Apple has continued to see an increase in mobile phone revenue, while Microsoft has seen positive price revisions, high upside potential, increasing forward revenue estimates and increased revenue from infrastructure. Alphabet has also seen increasing revenue estimates, increased advertising revenue and has high operating margins relative to its competitors. Amazon has improving operating margin relative to its own history, increased online marketplace revenue and high sales growth expectations relative to competitors.
These companies are not without their own individual risks but do make for a compelling investment case. With the recent rallies, we are concerned about short-term volatility and pullbacks, and as a result have taken a bit of profit off the table. However, we remain long-term investors despite the short-term volatility.

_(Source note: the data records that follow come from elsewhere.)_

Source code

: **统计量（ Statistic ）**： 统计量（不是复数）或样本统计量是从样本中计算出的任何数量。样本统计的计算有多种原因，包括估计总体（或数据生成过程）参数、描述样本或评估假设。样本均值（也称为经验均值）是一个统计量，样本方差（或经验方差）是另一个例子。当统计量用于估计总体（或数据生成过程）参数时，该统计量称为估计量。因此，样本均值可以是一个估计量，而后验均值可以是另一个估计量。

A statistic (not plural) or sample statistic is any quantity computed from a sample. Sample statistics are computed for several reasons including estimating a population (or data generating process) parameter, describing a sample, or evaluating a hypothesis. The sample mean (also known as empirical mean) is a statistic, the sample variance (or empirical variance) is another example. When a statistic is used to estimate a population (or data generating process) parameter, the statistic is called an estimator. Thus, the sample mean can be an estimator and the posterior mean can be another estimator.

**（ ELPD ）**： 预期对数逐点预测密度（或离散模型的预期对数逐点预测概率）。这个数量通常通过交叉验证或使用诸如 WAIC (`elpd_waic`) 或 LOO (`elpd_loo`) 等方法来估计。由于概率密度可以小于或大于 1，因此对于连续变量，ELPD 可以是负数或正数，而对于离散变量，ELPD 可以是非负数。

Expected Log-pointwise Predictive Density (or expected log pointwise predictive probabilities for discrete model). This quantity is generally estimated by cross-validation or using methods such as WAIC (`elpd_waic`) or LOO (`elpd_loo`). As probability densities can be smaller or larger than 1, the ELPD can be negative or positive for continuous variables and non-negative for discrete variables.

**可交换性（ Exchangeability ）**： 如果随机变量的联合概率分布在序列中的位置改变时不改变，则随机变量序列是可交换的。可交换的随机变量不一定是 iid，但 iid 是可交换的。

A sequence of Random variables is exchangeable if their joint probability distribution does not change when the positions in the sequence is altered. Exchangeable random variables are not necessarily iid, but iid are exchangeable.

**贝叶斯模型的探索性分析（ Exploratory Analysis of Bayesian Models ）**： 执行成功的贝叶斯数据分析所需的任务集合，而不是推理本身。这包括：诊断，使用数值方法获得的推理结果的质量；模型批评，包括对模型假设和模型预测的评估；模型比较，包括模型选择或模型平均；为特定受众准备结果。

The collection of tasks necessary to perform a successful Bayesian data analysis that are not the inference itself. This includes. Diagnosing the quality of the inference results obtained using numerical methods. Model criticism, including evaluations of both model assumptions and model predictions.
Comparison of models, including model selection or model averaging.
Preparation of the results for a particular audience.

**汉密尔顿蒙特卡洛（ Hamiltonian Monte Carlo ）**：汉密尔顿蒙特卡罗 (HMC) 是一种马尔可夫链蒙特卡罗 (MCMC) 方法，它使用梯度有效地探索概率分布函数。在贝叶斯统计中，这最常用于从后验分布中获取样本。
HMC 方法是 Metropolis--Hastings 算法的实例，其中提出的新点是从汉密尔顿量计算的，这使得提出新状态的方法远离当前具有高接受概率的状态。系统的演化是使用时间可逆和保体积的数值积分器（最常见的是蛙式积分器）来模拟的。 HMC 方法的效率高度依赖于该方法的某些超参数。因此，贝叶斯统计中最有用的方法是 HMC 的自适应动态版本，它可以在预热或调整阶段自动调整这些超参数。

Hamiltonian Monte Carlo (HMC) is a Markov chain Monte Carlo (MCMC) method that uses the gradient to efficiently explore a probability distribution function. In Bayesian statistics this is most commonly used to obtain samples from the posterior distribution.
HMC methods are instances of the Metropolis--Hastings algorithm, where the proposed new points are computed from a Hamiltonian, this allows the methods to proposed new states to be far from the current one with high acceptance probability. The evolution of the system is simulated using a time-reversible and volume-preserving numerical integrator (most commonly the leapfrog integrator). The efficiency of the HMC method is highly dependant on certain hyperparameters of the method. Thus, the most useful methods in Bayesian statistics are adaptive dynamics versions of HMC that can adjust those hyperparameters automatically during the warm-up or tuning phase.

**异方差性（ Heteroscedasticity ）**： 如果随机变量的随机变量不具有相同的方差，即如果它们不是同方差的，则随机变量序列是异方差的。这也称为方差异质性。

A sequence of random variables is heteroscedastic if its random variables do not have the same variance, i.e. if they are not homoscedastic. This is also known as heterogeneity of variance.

On Nvidia, we have opted to invest in their competitor Micron, which offers similar upside potential and participation in the semiconductor space, while having more attractive valuations. However, on Meta and in particular Tesla, our main concern has been around governance structures and sustainability.
Meta embarked on a quest to develop the Metaverse with extensive capital expenditure and no end in sight, destroying shareholder value in the process with multiple senior executives resigning from the company. Though CEO Mark Zuckerberg has turned to be more profit conscious, which has resulted in share price rallies, we continue to monitor this closely as a repeat of previous activities could similarly destroy shareholder value without a proper governance structure in place.
Notwithstanding Elon Musk stepping down from being chair of Tesla, he is still a board member in addition to his CEO role, with unprecedented power and authority over the company which gives us governance concerns. Furthermore, the company has experienced decreasing revenue estimates, debt maturities approaching and decreasing sales growth expectations.
A big difference with these technology companies is that governments often do not understand them, and their challenges are not easily solvable by money and bailouts particularly if they are of a technical nature. Thus their individual collapse would not be removed from the realm of possibility. It is therefore crucial to continue investing in the higher quality counters within this innovative space.
• Smith is chief investment officer at Absa Global Investment Solutions, Stockbrokers & Portfolio Management.